PASSAGE FOR REVIEW:
····················
I have a movie script. My first job is to collect each character's lines in a dictionary.
Later I will need to put the data into a series.
Right now, I have all of the dialogue in a list, starting with the character names. It is formatted like this:
Dialogue[0] 'NAME1\n(16 whitespaces)YO, YO, good that you're here man.'
All of the names end with \n. And then all the lines of dialogue start with 16 whitespaces. I think this could be useful but im not sure how to make use of this.
I've tried a number of things but pretty much no luck.
result = {}
for lines in dialogue:
first_token = para.split()[0]
if first_token.endswith('\n'): #this would be the name
name, line = para.split(on the new line?)
name = name.strip()
if name not in result:
result[name] = []
result[name].append(line)
return result
This code gives me a whole load of errors, so i dont think its useful to list them here.
Ideally I need each character as the first key in the dictionary and then all of their lines as the data.
Something like this:
Name1:[Line1, Line2, Line3...] Name2:[Line1, Line2, Line3...]
EDIT: Some of the character names have two words
EDIT 2: Maybe it would be easier to go back to the original movie script text file.
It is formatted like this:
NAME1
Yo, Yo, good that you're here
man.
····················
INFORMATION PROVIDED:
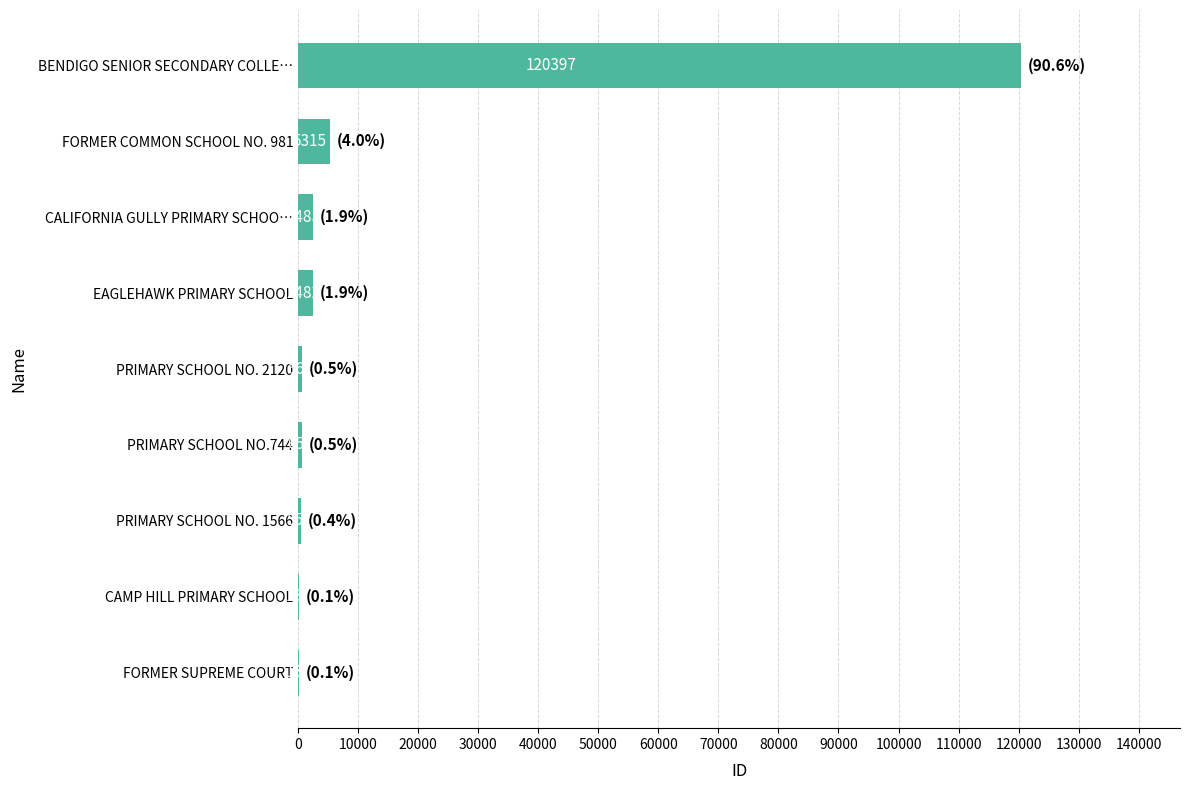

Reading top to bottom, transcribe all the data shown in this chart.

BENDIGO SENIOR SECONDARY COLLE…=120397	FORMER COMMON SCHOOL NO. 981=5315	CALIFORNIA GULLY PRIMARY SCHOO…=2483	EAGLEHAWK PRIMARY SCHOOL=2482	PRIMARY SCHOOL NO. 2120=660	PRIMARY SCHOOL NO.744=659	PRIMARY SCHOOL NO. 1566=556	CAMP HILL PRIMARY SCHOOL=138	FORMER SUPREME COURT=137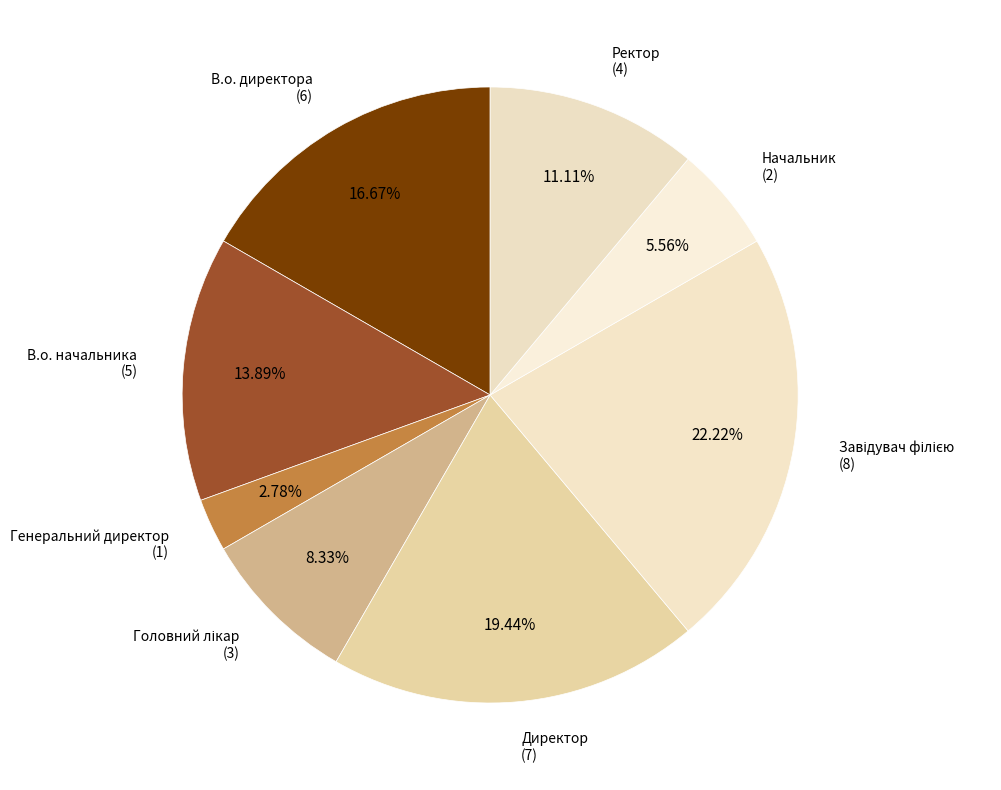

Does Ректор account for over 50% of the chart?

No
····················
EXERCISE TASKS:
(a) Translate this sentence from the script-parsing post into Spanish: "I've tried a number of things but pretty much no luck."
(b) Name every method that the code in the script-parsing post calls with dot notation.
(c) Write the next part of the script-parsing post, starting after its final line and keeping the writer's voice.
The data on this page can be left aside, since none of it is used.

WRITTEN ANSWERS:
(a) He probado varias cosas, pero prácticamente sin suerte.

(b) split, endswith, strip, append

(c)
NAME2
(Laughing)
I don't think that's good! We were
at the club, smoking, laughing -- doing
stuff.
EDIT: added spaces in name regex, strip name whitespace
import re
lines = [
"Dialogue[0] 'NAME1 \n YO, YO, good that you're here man.'",
"Dialogue[1] 'NAME 1\n YO, YO, ",
"Dialogue[2] 'NAME2\n YO, YO, good that ",
"Dialogue[3] 'NAME2\n YO, YO, good that you're here'",
]
regex = h = re.compile("'([A-Z 0-9]+)\n[ ]{16}(.+)")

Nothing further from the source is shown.